Block size = 32 bytes → Offset bits = log₂(32) = 5 bits
Number of sets = 128 → Index bits = log₂(128) = 7 bits
Tag bits = 32 − 7 − 5 = 20 bits
Verification: 20 + 7 + 5 = 32 ✓
Total cache size = 128 sets × 2 ways × 32 bytes = 8 KB
Example 2 — AMAT Calculation (GATE 2022)
Problem: A system has an L1 cache with 2 ns hit time and 5% miss rate. On a miss, it accesses main memory in 100 ns. A write buffer reduces effective miss penalty by 20 ns. What is the AMAT?
Hit time = 2 ns
Miss rate = 0.05
Miss penalty = 100 − 20 = 80 ns (after write buffer benefit)
AMAT = 2 + (0.05 × 80) = 2 + 4 = 6 ns
Example 3 — LRU Replacement Trace (GATE 2019)
Problem: A 2-way set-associative cache has 4 sets. Consider Set 0. Using LRU replacement, trace the following accesses and find the number of misses: Blocks 0, 4, 0, 8, 4, 0, 4
Blocks mapping to Set 0 (4 sets): 0, 4, 8, 12… (blocks where block# mod 4 = 0)
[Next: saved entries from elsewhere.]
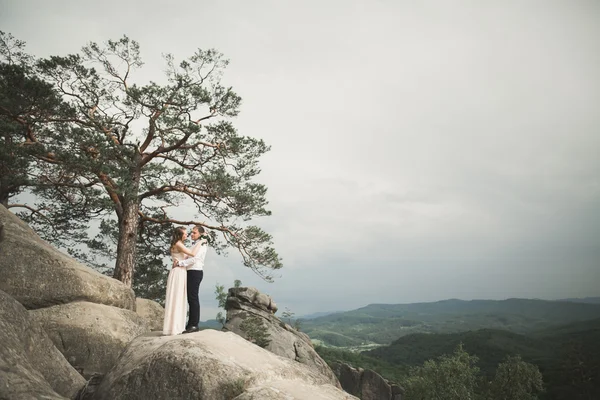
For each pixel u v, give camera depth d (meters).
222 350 6.30
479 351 144.00
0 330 6.41
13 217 14.36
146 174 23.50
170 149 23.64
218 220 24.92
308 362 23.98
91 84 22.09
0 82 18.30
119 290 15.04
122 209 23.05
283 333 25.55
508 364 40.91
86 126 21.81
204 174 23.06
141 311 19.66
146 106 22.27
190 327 7.71
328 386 6.66
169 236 27.03
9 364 5.65
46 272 13.13
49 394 5.56
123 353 6.84
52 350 8.21
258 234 23.86
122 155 21.42
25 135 20.56
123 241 22.22
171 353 5.93
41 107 19.70
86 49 22.67
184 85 23.06
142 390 5.73
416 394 34.81
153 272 27.80
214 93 23.78
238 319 25.66
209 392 5.46
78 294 13.46
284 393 5.48
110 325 13.32
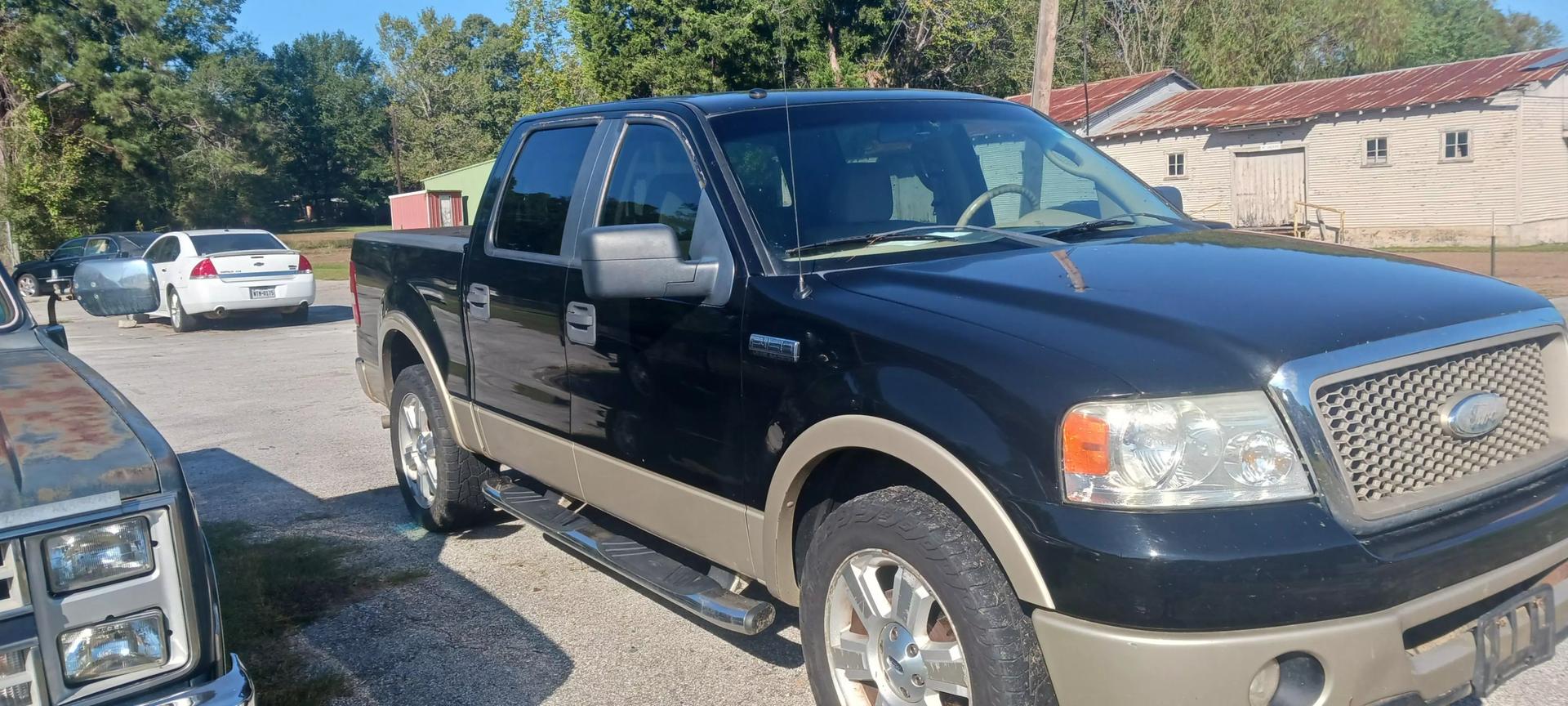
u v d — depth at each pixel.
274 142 78.81
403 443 5.72
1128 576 2.35
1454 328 2.67
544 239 4.39
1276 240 3.58
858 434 2.88
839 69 24.19
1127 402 2.42
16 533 2.10
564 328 4.08
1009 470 2.54
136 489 2.28
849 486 3.29
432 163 80.38
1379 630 2.38
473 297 4.75
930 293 2.97
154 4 41.62
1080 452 2.44
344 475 7.01
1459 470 2.66
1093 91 29.39
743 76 24.59
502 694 3.81
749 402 3.27
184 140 46.75
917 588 2.85
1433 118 22.86
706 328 3.42
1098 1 36.59
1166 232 3.71
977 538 2.72
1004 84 32.56
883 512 2.90
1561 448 2.88
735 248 3.42
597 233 3.25
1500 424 2.73
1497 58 24.64
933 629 2.89
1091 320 2.65
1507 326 2.76
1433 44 40.00
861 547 2.99
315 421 8.91
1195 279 2.91
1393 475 2.54
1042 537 2.48
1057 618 2.50
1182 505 2.37
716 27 23.98
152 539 2.27
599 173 4.18
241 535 5.66
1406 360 2.55
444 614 4.54
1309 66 36.62
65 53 40.06
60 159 38.06
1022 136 4.26
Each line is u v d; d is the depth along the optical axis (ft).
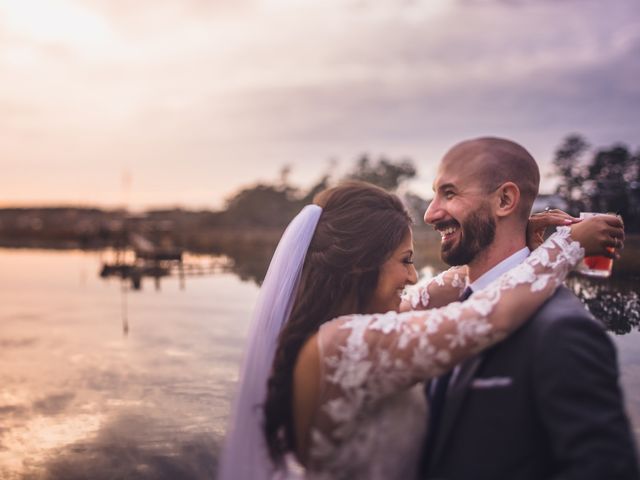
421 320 3.80
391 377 3.76
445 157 4.39
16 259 156.66
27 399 19.94
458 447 3.82
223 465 4.35
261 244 149.07
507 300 3.72
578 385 3.35
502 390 3.69
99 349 30.45
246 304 55.21
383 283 4.30
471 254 4.28
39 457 14.21
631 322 8.33
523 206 4.23
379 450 3.87
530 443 3.60
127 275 96.37
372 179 77.25
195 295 65.36
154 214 233.35
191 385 21.40
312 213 4.43
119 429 15.98
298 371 4.00
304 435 3.99
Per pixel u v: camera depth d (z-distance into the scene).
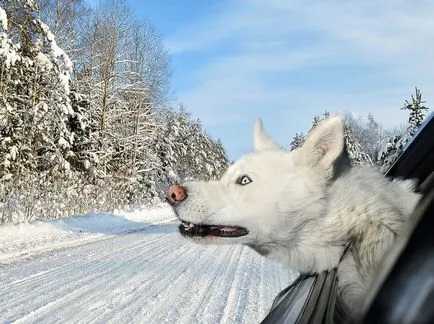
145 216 6.42
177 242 3.42
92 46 8.57
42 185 4.81
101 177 7.02
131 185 8.35
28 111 5.03
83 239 3.54
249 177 0.64
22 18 4.62
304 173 0.60
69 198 5.09
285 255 0.62
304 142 0.62
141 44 9.55
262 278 2.14
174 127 12.07
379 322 0.27
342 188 0.57
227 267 2.41
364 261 0.53
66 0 7.21
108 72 8.45
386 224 0.53
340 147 0.59
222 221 0.63
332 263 0.56
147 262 2.53
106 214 5.48
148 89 9.27
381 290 0.27
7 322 1.43
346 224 0.55
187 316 1.52
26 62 4.61
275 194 0.60
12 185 4.37
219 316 1.52
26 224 3.69
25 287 1.90
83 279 2.06
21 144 4.95
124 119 8.92
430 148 0.62
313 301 0.51
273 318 0.58
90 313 1.54
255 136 0.75
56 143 5.71
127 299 1.73
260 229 0.61
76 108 6.85
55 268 2.33
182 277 2.14
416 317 0.26
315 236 0.57
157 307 1.62
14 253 2.76
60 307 1.61
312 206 0.57
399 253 0.27
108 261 2.55
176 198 0.66
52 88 5.30
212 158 14.64
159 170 10.74
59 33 7.20
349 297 0.52
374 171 0.60
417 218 0.27
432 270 0.26
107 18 8.73
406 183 0.57
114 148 8.30
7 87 4.81
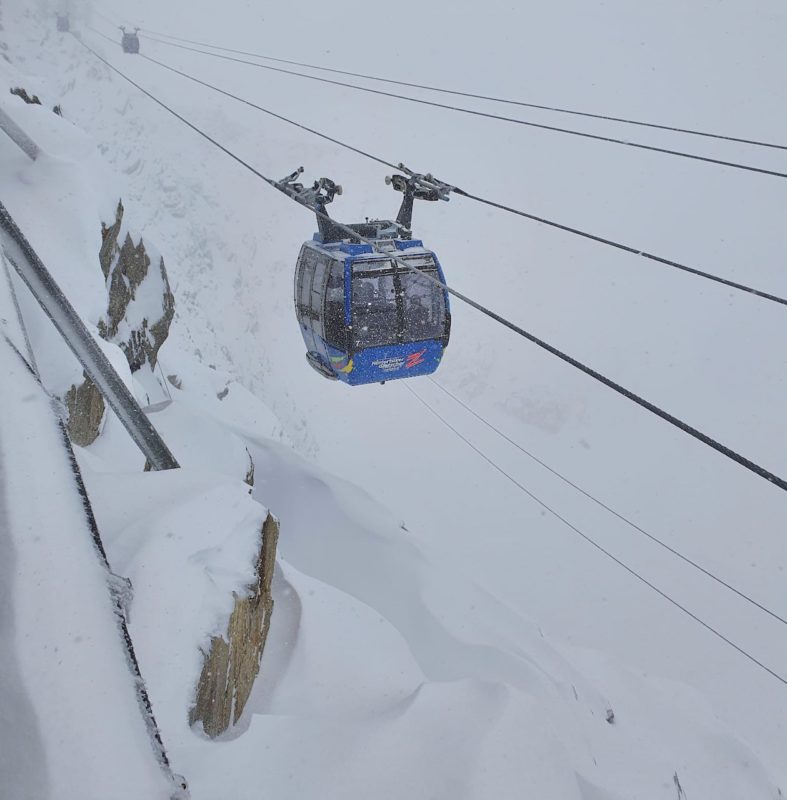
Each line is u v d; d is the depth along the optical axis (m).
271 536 5.57
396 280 12.20
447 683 5.65
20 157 9.18
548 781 5.04
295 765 4.45
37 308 7.56
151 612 4.07
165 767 1.75
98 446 7.81
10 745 1.70
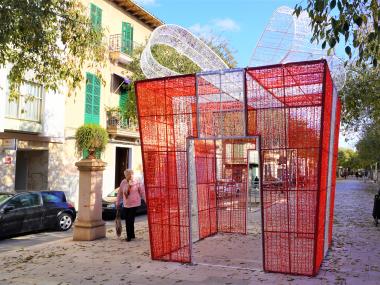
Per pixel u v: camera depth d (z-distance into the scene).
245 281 6.32
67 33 8.42
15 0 7.15
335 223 13.38
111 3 23.14
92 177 10.06
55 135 18.75
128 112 22.30
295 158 6.76
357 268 7.08
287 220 6.84
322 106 6.45
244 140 11.52
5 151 16.47
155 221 7.84
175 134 7.74
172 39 8.28
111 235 10.78
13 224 11.72
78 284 6.28
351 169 106.12
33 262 7.70
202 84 7.59
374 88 15.17
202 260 7.75
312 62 6.32
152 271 6.97
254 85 6.88
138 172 25.88
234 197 11.34
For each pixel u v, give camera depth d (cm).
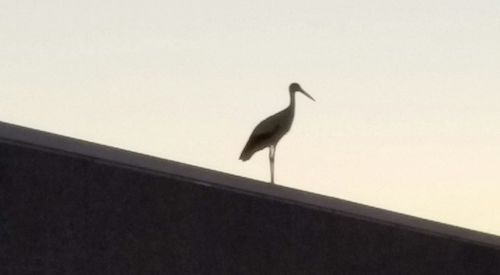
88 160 805
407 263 1101
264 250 950
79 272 787
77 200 793
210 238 898
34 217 764
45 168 776
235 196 930
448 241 1156
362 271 1048
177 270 864
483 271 1191
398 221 1103
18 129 765
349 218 1048
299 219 993
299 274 982
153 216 850
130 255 826
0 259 740
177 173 878
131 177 837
Cache Set 0 capacity: 2 ways
Access 0: MISS — cache: [0, —] (load 0)
Access 4: MISS — cache: [0, 4] (load 4)
Access 0: HIT — cache: [4, 0] (LRU: 4 is now oldest)
Access 8: MISS — evict LRU=4, cache: [0, 8]
Access 4: MISS — evict LRU=0, cache: [8, 4]
Access 0: MISS — evict LRU=8, cache: [4, 0]
Access 4: HIT — cache: [0, 4] (LRU: 0 is now oldest)
Total misses = 5, Hits = 2
10. Common Mistakes
-
Tag + Index + Offset not summing to address width
This is the most common calculation error. Always verify at the end. If you get Tag + Index + Offset ≠ 32 (or whatever the address width is), re-examine your log₂ calculations. -
Confusing local and global miss rate in multi-level cache
The global miss rate reaching memory = L1 miss rate × L2 miss rate. The AMAT formula uses global miss rate for the memory penalty term, not L2’s local miss rate alone. -
Updating LRU order only on misses, not on hits
In LRU, every access — hit or miss — updates the recency order. A line that was hit becomes the most recently used. Only tracking misses gives wrong eviction choices. -
Applying write-back’s dirty bit logic to write-through caches
Write-through caches do not need a dirty bit — main memory is always up to date. Dirty bits are exclusive to write-back caches and signal that a line must be written to memory before eviction. -
Forgetting that block size affects compulsory miss rate
Larger blocks reduce compulsory misses (more data fetched on each miss) but can increase miss penalty (more bytes to transfer). There is a diminishing return — the optimal block size balances these two effects. GATE occasionally asks about the effect of doubling block size.
11. Frequently Asked Questions
What is AMAT in cache memory?
AMAT (Average Memory Access Time) is the weighted average time to access memory, accounting for both cache hits and misses: AMAT = Hit time + (Miss rate × Miss penalty). It is the primary metric for cache performance in GATE COA questions. For a two-level cache, the formula extends to include L2 hit time and L2 miss penalty.
What is the difference between direct mapped and set-associative cache?
A direct mapped cache has exactly one cache line per set — each memory block maps to exactly one location, making conflict misses likely. A k-way set-associative cache has k lines per set — a memory block maps to one set but can occupy any of the k positions, which dramatically reduces conflict misses at the cost of slightly more hardware to check k tags simultaneously.
How do you break down a memory address for cache?
Split the address into three fields (right to left): Block Offset = log₂(block size in bytes) bits, Index = log₂(number of sets) bits, Tag = remaining bits. For fully associative, there is no index field. Always verify that the three fields sum to the total physical address width.
What is the difference between write-through and write-back cache?
Write-through: every cache write is immediately propagated to main memory, keeping them always consistent. Uses more memory bandwidth. Write-back: writes go only to cache; a dirty bit marks modified lines; main memory is updated only when the dirty line is evicted. Uses less bandwidth but adds complexity. Write-back typically delivers better performance in high-bandwidth scenarios.